O empregado foi contratado em 2010 em Ananindeua (PA) para a função de instalador e mantenedor de piscinas, utilizando uma motocicleta como meio de transporte até os locais de execução dos serviços. O acidente ocorreu em março de 2013 e, segundo a viúva do empregado, a motocicleta era inadequada para ir ao trabalho e não lhe foi oferecido equipamento de segurança apropriado. Afirmou também que não foi ofertado treinamento pela empresa para o marido desenvolver suas atividades. “Tudo teria contribuído para o desequilíbrio da motocicleta e a queda do empregado ao bater na traseira de um automóvel”, argumentou. Projetado ao solo, morreu atropelado por uma carreta. Para a viúva, a empresa deveria responder por negligência.

Falta de provas

A ação foi julgada pela 1ª Vara do Trabalho de Ananindeua, que negou o pedido da viúva por não encontrar nada que comprovasse, por fatos ou pela lei, que a culpa pelo acidente foi da empresa.
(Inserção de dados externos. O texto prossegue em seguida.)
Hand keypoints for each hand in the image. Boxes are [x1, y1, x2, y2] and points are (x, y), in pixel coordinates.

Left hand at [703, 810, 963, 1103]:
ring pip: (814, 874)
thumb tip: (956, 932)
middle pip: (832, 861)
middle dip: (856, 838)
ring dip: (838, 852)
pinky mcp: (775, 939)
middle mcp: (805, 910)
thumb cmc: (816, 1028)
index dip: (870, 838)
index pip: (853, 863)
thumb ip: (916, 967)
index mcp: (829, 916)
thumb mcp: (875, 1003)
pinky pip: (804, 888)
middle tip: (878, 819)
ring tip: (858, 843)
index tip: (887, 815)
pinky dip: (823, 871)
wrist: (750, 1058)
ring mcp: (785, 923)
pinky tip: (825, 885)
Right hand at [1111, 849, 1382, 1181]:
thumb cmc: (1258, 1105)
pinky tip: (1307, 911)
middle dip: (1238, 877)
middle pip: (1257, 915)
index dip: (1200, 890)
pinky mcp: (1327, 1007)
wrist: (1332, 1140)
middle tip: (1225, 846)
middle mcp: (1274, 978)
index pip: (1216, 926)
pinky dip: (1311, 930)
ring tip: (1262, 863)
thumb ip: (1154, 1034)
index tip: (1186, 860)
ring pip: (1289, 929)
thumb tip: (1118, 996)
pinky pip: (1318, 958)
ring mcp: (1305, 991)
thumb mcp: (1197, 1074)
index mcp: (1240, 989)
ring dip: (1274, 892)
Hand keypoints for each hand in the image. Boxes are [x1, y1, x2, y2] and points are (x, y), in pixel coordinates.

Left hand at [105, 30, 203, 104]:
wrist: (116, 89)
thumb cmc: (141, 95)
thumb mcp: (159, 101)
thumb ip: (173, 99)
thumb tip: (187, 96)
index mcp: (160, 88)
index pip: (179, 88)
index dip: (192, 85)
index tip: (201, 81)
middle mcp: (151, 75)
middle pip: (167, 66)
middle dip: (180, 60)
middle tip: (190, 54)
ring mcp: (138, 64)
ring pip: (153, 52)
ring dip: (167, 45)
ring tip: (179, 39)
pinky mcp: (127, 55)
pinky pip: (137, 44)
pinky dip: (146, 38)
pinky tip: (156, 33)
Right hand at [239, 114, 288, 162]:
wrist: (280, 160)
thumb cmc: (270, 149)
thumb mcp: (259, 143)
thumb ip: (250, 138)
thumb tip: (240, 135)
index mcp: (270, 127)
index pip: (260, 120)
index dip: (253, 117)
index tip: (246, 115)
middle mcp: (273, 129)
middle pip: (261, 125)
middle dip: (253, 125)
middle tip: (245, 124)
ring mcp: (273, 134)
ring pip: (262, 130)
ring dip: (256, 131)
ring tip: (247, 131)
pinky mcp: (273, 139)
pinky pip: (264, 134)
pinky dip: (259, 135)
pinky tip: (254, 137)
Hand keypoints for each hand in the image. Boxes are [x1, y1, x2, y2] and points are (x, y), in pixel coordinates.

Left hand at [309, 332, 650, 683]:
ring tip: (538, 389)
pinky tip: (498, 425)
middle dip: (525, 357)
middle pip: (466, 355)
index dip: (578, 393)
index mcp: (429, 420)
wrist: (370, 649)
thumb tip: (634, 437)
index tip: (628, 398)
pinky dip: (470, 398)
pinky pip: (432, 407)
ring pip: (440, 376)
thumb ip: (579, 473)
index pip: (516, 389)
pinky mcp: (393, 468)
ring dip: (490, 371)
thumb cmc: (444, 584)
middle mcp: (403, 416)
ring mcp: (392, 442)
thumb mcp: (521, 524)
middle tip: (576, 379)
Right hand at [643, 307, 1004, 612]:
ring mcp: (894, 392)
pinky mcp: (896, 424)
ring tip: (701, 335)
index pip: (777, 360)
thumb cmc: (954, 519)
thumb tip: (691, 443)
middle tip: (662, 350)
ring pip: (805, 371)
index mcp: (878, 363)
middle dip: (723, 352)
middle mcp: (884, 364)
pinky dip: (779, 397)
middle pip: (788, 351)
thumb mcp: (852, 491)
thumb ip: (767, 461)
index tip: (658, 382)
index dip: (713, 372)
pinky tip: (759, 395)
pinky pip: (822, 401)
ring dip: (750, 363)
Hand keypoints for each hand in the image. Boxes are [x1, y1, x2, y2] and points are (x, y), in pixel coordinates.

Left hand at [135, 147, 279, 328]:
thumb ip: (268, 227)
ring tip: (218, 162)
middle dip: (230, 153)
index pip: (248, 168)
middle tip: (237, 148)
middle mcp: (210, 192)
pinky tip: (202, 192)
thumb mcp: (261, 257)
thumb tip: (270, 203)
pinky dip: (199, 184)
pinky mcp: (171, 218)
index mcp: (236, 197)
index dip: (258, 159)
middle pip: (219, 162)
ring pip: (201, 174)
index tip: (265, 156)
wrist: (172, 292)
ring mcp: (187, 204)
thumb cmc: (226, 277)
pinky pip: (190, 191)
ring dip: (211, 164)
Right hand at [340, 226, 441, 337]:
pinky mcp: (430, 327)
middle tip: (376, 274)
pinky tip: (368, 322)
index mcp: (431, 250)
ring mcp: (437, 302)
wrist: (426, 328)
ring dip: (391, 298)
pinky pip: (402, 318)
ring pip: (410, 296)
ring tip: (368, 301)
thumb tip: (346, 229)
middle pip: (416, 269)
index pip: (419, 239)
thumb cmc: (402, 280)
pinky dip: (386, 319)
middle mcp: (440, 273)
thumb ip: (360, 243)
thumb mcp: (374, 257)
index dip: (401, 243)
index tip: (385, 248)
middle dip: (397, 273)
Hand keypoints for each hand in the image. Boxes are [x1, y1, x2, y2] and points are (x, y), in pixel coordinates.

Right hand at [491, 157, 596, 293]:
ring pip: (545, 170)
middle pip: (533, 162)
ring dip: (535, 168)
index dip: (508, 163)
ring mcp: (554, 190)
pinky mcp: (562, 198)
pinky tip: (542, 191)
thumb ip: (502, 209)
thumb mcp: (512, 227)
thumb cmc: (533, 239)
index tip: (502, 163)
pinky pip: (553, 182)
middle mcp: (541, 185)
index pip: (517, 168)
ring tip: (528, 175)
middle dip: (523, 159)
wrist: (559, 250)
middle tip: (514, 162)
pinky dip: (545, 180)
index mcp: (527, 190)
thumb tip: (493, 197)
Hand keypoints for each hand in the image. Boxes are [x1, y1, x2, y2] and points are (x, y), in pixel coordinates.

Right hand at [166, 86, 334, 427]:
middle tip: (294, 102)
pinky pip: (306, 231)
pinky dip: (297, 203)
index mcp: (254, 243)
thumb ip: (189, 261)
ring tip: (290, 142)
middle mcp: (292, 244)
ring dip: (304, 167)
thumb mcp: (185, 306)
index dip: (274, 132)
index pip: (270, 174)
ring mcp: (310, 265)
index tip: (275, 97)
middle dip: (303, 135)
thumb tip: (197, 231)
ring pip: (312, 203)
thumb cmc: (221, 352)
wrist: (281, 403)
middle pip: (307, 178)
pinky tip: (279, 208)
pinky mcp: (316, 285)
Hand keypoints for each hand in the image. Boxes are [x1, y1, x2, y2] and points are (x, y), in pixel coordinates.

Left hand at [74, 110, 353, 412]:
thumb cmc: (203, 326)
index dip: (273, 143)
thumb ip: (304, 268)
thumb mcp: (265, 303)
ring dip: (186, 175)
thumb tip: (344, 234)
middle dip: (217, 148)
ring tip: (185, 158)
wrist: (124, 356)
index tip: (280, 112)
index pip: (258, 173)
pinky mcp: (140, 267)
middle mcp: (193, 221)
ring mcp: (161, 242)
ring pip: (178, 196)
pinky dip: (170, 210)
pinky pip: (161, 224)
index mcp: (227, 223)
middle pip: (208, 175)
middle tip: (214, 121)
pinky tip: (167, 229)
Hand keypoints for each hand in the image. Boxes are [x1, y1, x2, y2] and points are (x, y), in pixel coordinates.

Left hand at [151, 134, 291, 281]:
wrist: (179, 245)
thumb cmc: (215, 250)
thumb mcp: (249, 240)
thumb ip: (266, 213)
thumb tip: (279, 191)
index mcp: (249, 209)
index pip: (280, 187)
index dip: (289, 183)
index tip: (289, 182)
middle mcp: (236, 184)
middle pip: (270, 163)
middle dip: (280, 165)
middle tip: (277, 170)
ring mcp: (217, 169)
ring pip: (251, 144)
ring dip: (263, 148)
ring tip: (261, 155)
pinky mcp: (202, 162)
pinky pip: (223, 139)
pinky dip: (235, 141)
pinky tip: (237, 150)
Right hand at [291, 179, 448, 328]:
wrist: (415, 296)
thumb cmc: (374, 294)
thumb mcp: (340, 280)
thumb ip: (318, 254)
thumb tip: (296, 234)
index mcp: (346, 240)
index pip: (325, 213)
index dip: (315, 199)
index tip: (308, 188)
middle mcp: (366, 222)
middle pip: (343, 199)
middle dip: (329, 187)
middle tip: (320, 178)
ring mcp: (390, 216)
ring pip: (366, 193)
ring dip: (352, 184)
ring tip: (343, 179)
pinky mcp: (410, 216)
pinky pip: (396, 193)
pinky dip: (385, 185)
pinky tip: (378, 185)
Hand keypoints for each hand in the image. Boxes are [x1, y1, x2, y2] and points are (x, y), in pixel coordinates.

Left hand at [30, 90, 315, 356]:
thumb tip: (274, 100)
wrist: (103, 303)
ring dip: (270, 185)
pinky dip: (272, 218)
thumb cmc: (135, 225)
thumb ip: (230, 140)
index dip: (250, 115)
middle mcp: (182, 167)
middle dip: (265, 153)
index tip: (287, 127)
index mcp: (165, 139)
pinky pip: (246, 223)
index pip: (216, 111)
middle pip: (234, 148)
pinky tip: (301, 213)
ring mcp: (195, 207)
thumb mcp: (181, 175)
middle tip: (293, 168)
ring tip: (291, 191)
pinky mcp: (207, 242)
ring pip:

Mas a sentença foi modificada pelo Tribunal Regional do Trabalho da 8ª Região, que condenou a Comercial ao pagamento de R$ 295 mil por danos morais e materiais sob o entendimento de que o fato de o empregado ter sido vítima de acidente de trânsito já seria suficiente para condená-la por danos moral e material.

Responsabilidade

O relator do recurso da RP ao TST, ministro Breno Medeiros, afirmou inexistir dúvida sobre o dano, mas não ser possível verificar, na decisão do Tribunal Regional, o nexo de causalidade entre o acidente e as atividades desenvolvidas pelo empregado. Segundo o relator, a decisão do TRT registra que o acidente de trânsito ocorreu porque o empregado tentou passar entre outros dois veículos e que isso ocasionou a sua queda para debaixo do caminhão, quando deveria manter distância de segurança do veículo à sua frente. A situação, de acordo com o relator, retira a obrigação da empresa de pagar indenização, “até mesmo sob a óptica da responsabilidade objetiva” concluiu.